BASE_DIR = "/content/drive/MyDrive/ArabicVideoSummariser"
EXCEL_PATH = os.path.join(BASE_DIR, "transcripts.xlsx")

# ---- Clean up warning clutter ----
warnings.filterwarnings("ignore", category=FutureWarning)
warnings.filterwarnings("ignore", category=UserWarning)
import transformers
transformers.logging.set_verbosity_error()

device = torch.device("cuda" if torch.cuda.is_available() else "cpu")
print("Using device:", device)

# ---- Load dataset ----
df = pd.read_excel(EXCEL_PATH)
df = df.dropna(subset=['transcript', 'summary']).reset_index(drop=True)

# ---- Split into train / val / test (80 / 10 / 10) ----
train_df, val_df, test_df = np.split(
    df.sample(frac=1, random_state=42),
    [int(0.8 * len(df)), int(0.9 * len(df))]
)
dataset = DatasetDict({
    "train": Dataset.from_pandas(train_df),
    "validation": Dataset.from_pandas(val_df),
    "test": Dataset.from_pandas(test_df)

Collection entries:
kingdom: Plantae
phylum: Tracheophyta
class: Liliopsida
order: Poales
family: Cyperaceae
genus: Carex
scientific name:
...
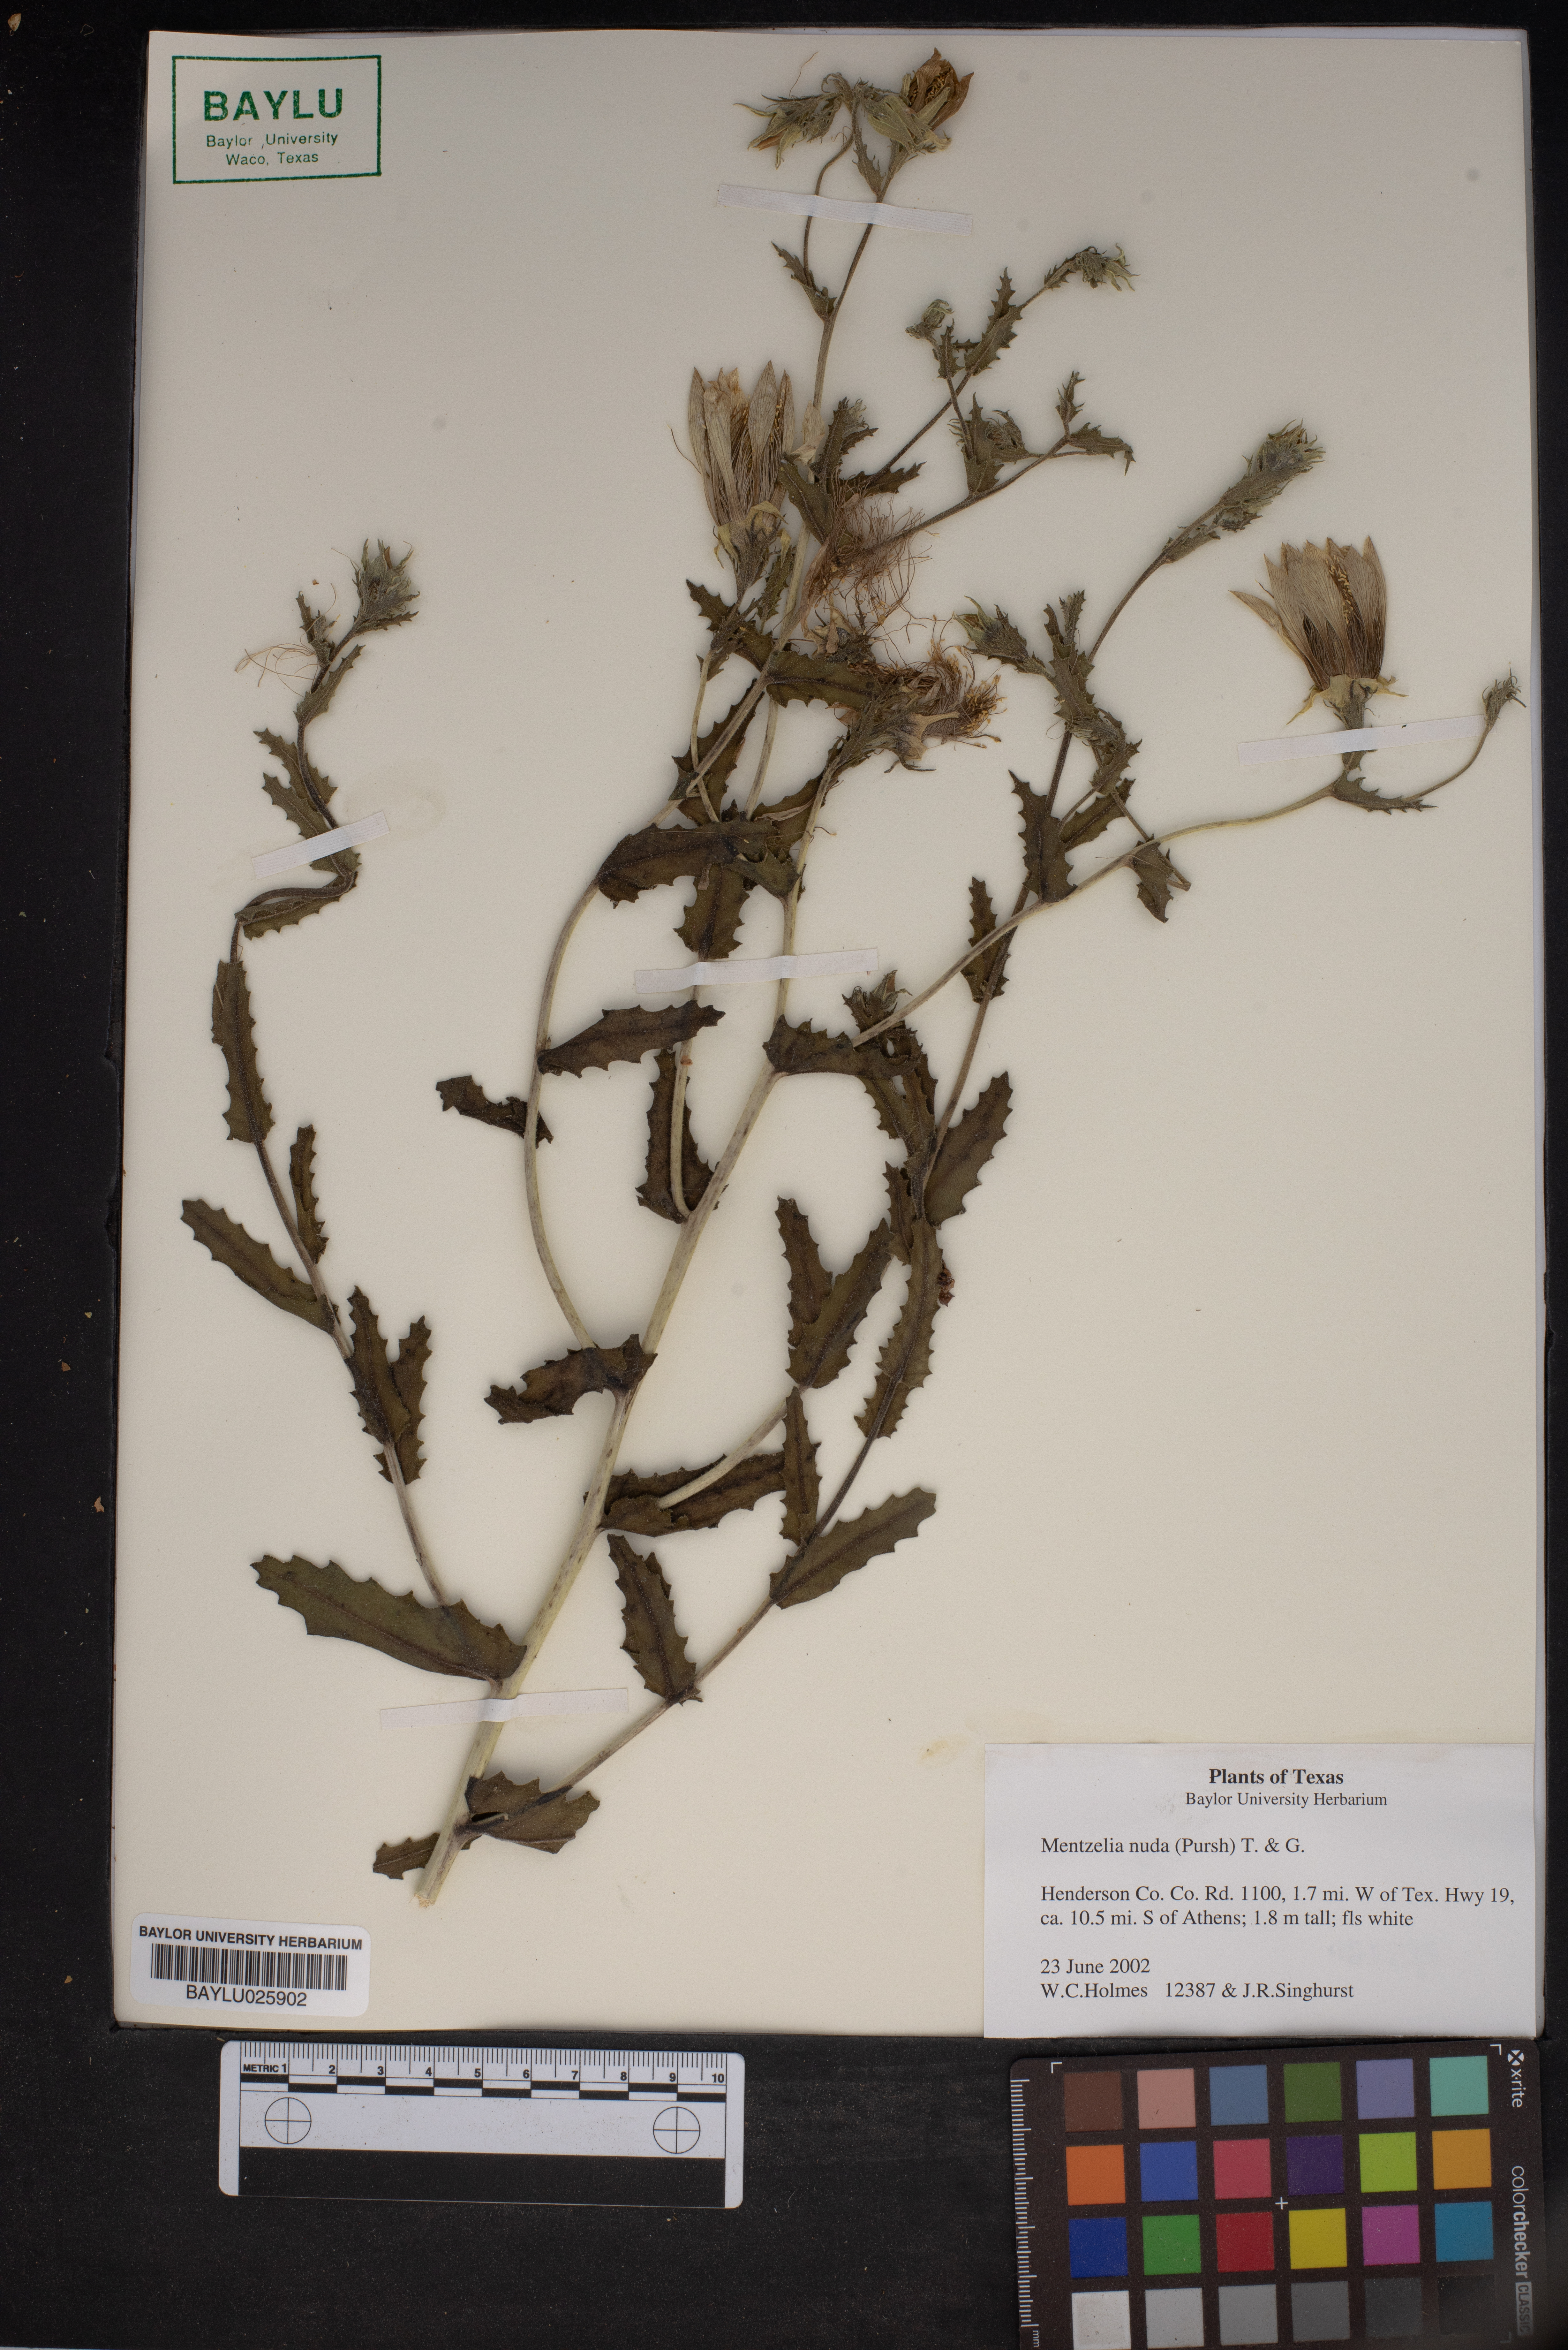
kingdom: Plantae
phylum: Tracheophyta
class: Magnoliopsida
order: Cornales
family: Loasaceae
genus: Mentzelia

**TASKS TO PERFORM**
A – Does the summariser script support each statement? (i) Rows lacking a transcript or a summary are removed. (ii) The data is divided into 70, 15 and 15 percent portions. (iii) The script can only run on the CPU. Answer yes or no for each, quoting the deciding words of the script.
B – Pick up the summariser script from the point where it stops.

**PER-TASK OUTPUTS**
A –
(i) Yes: "df = df.dropna(subset=['transcript', 'summary']).reset_index(drop=True)"
(ii) No: "# ---- Split into train / val / test (80 / 10 / 10) ----"
(iii) No: "device = torch.device("cuda" if torch.cuda.is_available() else "cpu")"

B –
})

# ---- Choose base model ----
#BASE_MODEL = "csebuetnlp/mT5_multilingual_XLSum"
#BASE_MODEL = "moussaKam/AraBART"

BASE_MODEL = "ahmeddbahaa/AraBART-finetuned-ar"
MODEL_NAME = BASE_MODEL.split("/")[-1]
tokenizer = AutoTokenizer.from_pretrained(BASE_MODEL, use_fast=False)

max_input_length = 512
max_target_length = 128

def preprocess(batch):
    model_inputs = tokenizer(batch["transcript"], max_length=max_input_length, truncation=True)
    labels = tokenizer(batch["summary"], max_length=max_target_length, truncation=True)
    model_inputs["labels"] = labels["input_ids"]
    return model_inputs

tokenized_ds = dataset.map(preprocess, batched=True, remove_columns=dataset["train"].column_names)

# ---- Metrics ----
def load_safe_metrics():
    """Load ROUGE-L and BERTScore safely, even if HF evaluate fails."""
    try:
        rouge = evaluate.load("rouge")
    except Exception:
        print("Using local fallback for ROUGE-L")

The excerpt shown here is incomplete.